How many lines of the data contain the string "round"? Write the number and nothing more.

[Opening Entries shown section]

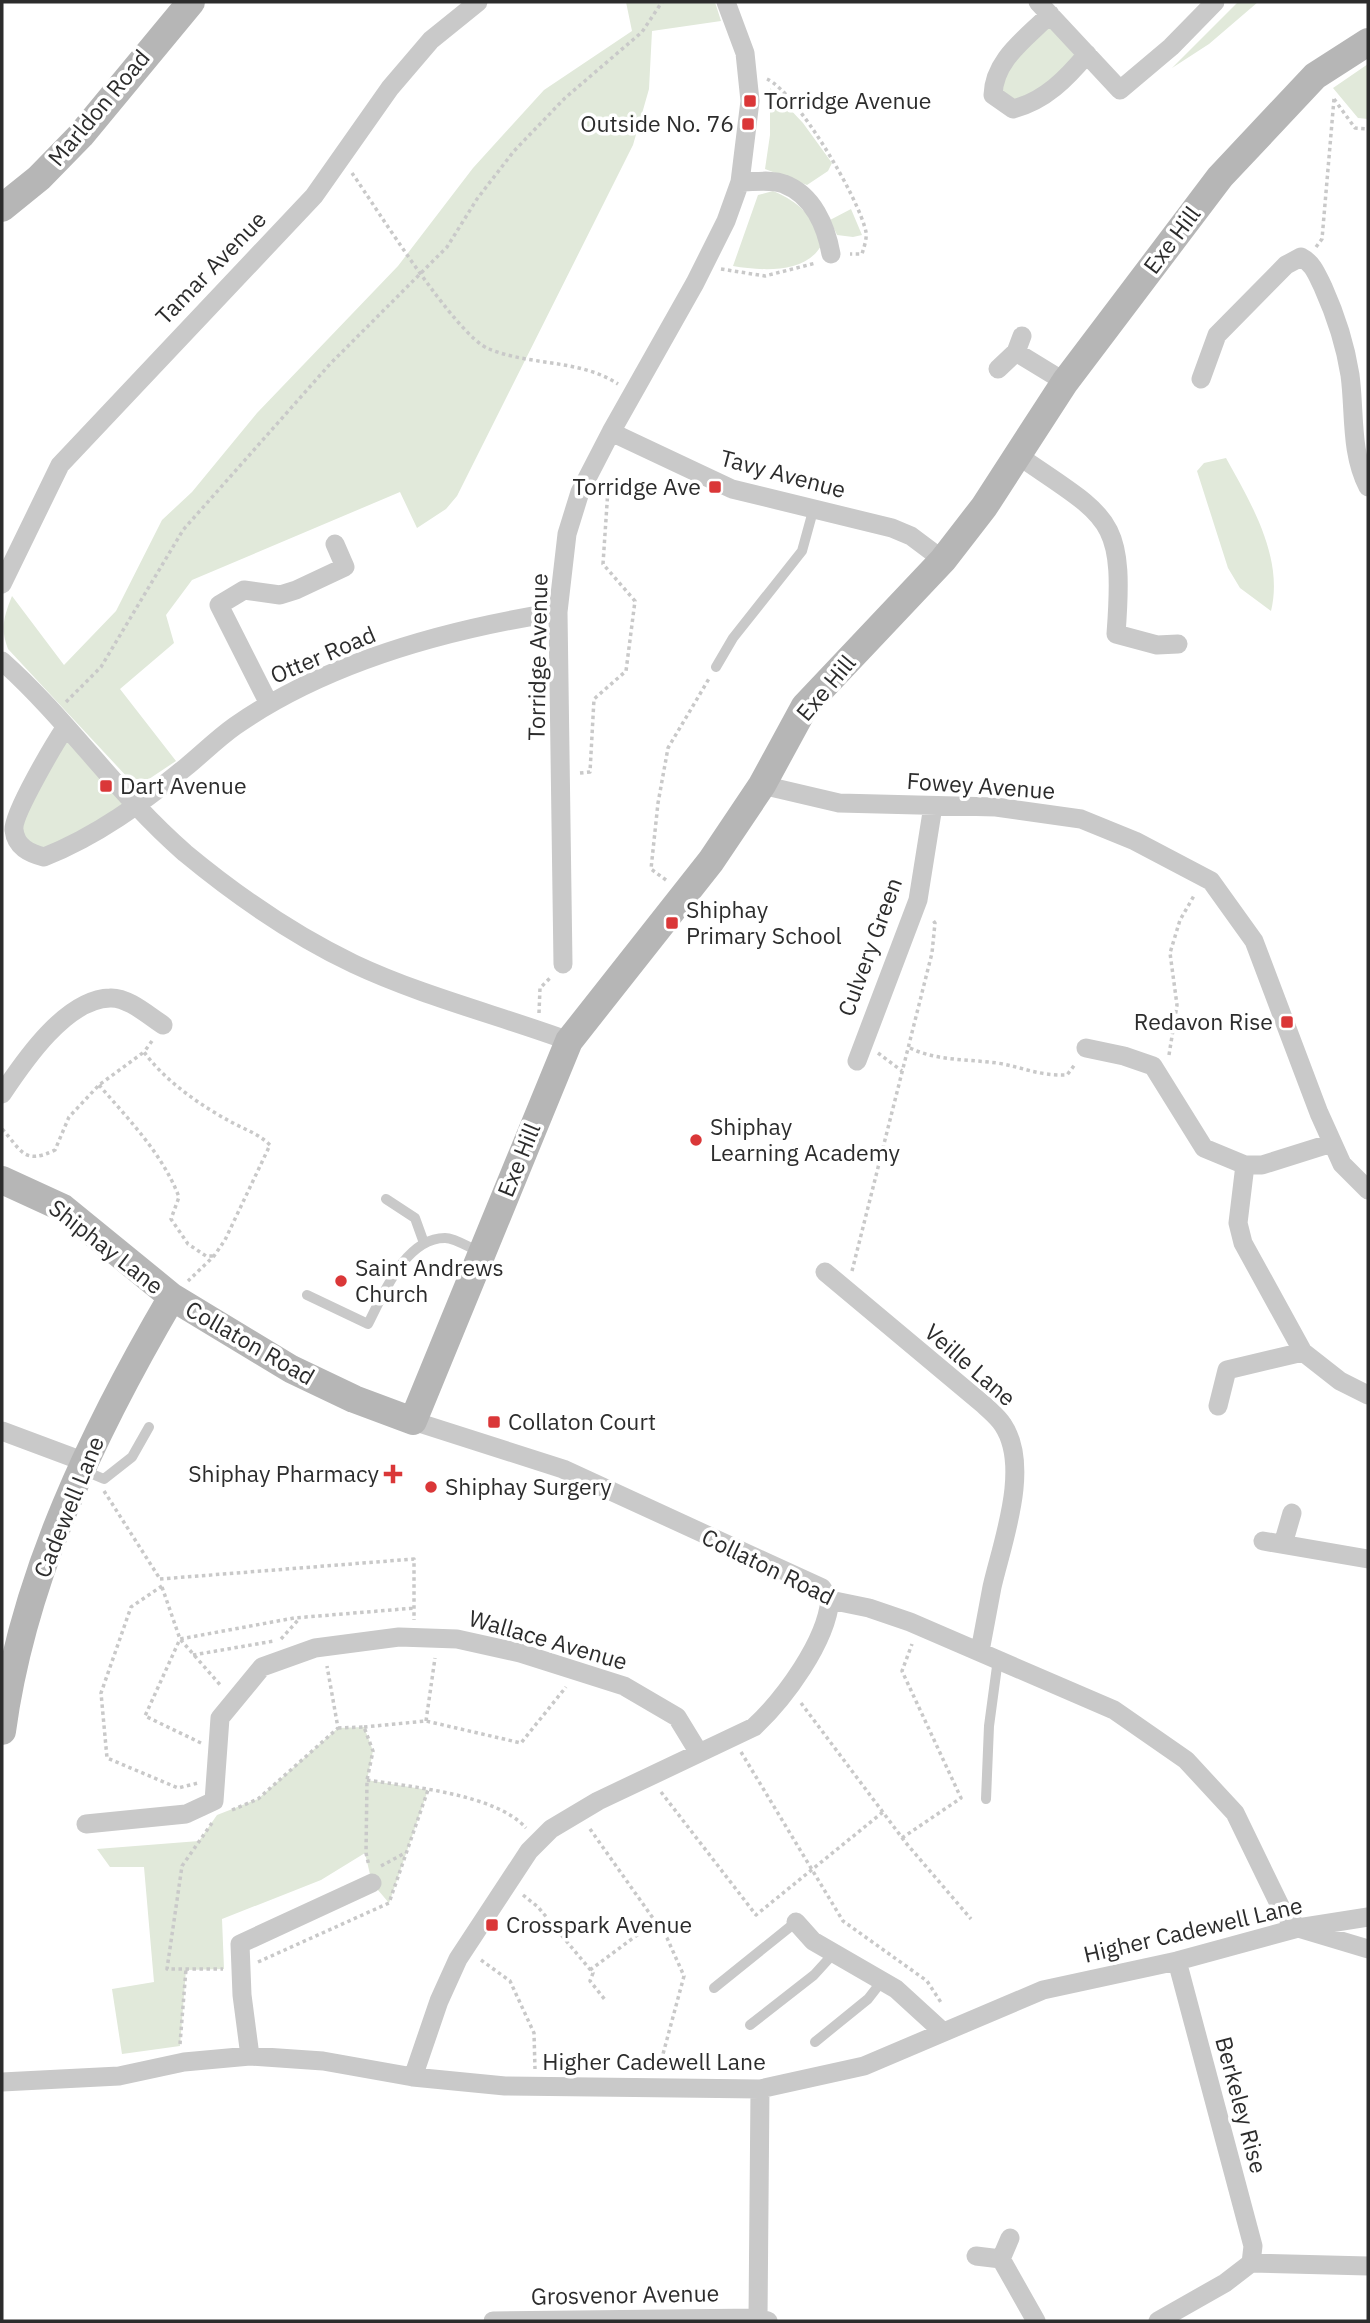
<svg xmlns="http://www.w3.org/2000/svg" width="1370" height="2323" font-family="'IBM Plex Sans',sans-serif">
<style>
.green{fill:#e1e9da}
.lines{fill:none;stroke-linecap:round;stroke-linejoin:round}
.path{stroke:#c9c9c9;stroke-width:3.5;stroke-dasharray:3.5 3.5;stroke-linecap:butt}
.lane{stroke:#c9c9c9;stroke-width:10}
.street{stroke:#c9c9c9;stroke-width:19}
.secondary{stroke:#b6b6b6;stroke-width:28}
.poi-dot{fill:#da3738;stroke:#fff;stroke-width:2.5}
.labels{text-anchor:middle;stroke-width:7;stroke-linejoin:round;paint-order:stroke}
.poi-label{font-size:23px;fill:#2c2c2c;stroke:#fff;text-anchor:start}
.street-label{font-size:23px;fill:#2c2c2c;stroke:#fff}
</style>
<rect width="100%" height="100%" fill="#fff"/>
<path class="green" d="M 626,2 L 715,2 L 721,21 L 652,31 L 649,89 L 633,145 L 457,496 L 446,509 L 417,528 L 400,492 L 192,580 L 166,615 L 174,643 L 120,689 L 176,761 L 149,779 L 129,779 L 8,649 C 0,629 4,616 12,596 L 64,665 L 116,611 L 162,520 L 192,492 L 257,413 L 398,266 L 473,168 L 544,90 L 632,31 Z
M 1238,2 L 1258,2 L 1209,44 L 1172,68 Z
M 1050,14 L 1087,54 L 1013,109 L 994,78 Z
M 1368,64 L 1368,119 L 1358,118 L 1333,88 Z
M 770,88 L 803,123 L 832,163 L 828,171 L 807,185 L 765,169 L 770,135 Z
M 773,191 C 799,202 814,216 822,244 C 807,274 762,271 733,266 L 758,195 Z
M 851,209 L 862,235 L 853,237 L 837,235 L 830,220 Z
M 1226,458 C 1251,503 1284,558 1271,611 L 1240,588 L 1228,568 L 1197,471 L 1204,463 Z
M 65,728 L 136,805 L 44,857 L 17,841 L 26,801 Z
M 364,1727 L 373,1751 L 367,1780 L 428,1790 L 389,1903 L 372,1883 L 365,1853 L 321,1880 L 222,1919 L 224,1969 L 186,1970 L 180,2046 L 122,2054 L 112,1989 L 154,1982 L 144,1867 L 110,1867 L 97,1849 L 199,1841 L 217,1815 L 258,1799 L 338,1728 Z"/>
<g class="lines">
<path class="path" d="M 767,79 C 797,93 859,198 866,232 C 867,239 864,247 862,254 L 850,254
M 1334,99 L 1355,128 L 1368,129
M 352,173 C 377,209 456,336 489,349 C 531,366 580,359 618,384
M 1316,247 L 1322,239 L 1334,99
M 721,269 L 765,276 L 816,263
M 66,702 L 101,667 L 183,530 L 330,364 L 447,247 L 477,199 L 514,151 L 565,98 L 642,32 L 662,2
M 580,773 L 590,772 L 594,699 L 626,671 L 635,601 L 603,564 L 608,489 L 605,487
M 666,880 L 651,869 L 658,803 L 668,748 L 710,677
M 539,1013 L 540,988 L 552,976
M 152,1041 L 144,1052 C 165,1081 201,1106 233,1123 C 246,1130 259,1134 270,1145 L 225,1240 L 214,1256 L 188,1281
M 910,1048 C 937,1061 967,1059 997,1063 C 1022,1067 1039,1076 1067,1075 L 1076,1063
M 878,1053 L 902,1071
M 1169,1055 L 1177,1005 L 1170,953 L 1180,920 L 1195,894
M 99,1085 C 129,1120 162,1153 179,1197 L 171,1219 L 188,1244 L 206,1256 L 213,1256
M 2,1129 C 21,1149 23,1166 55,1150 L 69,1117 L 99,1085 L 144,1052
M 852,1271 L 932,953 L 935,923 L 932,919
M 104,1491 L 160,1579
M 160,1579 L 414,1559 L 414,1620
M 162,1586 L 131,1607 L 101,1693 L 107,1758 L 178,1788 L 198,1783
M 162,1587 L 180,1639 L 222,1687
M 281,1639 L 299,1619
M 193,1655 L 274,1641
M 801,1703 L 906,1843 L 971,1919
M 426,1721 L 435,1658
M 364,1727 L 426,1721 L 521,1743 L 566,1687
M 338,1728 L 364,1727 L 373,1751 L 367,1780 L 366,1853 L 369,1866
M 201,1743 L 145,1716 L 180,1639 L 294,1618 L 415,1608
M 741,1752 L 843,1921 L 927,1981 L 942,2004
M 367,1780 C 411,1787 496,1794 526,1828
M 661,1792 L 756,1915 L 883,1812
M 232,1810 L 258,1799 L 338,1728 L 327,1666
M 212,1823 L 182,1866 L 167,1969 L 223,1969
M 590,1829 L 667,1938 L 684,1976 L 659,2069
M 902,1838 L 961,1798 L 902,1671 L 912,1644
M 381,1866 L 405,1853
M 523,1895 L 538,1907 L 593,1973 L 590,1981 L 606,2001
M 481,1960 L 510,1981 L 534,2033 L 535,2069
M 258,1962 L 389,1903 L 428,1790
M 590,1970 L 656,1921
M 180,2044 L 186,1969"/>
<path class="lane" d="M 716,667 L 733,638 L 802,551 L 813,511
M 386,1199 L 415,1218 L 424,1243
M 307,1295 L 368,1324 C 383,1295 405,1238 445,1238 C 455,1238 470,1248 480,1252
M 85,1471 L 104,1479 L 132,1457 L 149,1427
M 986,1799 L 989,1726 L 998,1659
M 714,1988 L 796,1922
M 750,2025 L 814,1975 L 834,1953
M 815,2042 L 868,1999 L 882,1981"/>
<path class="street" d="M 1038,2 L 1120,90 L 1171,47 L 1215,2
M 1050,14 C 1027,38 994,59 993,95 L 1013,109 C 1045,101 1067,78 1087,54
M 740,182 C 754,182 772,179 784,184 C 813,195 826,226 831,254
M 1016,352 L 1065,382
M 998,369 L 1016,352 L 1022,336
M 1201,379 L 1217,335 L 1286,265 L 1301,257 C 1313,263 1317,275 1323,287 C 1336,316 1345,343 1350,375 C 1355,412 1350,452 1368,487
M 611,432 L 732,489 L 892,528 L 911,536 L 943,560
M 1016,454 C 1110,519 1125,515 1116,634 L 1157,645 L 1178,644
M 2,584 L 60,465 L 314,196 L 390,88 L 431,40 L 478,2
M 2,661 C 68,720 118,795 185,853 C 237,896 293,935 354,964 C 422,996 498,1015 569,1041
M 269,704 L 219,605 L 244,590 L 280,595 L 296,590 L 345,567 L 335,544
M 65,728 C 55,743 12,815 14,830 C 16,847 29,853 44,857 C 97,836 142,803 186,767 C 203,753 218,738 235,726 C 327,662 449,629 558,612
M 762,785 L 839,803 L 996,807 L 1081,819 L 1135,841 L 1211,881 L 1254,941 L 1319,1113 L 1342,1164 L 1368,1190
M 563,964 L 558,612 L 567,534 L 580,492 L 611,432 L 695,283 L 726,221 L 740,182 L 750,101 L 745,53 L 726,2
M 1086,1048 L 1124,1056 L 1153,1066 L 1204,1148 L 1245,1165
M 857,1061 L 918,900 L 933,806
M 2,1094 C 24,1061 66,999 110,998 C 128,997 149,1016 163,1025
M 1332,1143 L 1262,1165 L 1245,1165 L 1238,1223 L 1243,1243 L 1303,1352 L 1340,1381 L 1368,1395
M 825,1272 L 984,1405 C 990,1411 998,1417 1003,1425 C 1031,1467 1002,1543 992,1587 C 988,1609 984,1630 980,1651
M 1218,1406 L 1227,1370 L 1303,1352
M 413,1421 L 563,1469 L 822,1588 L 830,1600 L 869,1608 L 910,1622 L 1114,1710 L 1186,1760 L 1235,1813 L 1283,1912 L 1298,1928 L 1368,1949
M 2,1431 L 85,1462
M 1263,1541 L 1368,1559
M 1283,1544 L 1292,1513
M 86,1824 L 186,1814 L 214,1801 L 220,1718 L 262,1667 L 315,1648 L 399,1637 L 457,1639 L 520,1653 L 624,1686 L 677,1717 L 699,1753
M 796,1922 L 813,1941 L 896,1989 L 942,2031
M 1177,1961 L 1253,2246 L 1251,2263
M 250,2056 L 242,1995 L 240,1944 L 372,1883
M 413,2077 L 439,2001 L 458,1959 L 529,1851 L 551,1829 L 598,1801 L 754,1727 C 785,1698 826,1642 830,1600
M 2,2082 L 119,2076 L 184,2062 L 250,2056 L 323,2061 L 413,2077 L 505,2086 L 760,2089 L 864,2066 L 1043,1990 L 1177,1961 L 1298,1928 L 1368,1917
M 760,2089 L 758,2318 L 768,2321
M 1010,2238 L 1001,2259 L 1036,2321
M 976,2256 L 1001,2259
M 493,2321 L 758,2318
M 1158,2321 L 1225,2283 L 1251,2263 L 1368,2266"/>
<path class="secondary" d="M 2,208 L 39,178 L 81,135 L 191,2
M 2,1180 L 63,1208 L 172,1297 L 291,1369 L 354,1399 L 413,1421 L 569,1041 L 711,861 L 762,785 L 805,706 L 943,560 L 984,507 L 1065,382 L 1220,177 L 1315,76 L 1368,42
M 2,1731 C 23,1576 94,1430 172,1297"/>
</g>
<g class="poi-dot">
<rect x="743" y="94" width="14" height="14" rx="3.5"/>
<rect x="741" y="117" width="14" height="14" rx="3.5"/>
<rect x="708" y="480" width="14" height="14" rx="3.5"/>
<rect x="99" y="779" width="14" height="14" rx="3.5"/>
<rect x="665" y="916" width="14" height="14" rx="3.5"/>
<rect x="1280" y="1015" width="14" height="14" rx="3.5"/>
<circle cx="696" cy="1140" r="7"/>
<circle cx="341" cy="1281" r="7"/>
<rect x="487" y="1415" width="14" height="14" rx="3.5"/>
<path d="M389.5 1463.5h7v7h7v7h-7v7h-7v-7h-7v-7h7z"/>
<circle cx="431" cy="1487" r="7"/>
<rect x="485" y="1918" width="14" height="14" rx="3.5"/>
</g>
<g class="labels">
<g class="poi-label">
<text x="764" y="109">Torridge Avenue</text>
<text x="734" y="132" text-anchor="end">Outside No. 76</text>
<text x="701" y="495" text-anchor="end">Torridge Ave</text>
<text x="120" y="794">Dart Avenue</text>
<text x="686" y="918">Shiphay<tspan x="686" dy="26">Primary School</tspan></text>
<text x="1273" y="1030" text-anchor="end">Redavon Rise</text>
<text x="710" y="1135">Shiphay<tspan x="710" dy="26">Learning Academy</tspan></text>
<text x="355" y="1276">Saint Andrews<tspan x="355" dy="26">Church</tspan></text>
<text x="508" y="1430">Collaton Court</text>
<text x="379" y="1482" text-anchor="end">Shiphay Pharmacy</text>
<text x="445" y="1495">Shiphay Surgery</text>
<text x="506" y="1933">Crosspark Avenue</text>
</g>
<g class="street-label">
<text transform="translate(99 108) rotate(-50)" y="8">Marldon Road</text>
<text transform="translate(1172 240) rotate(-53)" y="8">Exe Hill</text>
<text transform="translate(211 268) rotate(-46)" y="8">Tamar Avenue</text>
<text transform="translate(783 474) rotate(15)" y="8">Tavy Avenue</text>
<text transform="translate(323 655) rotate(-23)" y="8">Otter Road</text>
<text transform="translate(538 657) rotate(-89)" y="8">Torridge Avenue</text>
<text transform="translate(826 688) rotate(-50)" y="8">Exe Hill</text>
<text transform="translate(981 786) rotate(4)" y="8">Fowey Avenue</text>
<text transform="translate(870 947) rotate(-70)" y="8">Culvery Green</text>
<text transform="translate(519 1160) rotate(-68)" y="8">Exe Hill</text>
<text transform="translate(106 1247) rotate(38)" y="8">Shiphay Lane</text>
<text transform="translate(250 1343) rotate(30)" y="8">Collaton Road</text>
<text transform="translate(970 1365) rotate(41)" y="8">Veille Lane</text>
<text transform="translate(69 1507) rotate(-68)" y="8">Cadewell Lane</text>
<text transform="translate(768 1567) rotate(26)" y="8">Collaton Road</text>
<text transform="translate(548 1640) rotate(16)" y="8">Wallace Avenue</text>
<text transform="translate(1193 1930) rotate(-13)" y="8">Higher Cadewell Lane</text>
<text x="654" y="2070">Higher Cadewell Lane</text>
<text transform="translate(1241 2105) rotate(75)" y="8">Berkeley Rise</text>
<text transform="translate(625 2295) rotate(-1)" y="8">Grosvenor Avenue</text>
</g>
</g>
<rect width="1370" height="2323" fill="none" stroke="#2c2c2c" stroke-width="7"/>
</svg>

[Closing Entries shown section]

» **Answer to this task**
2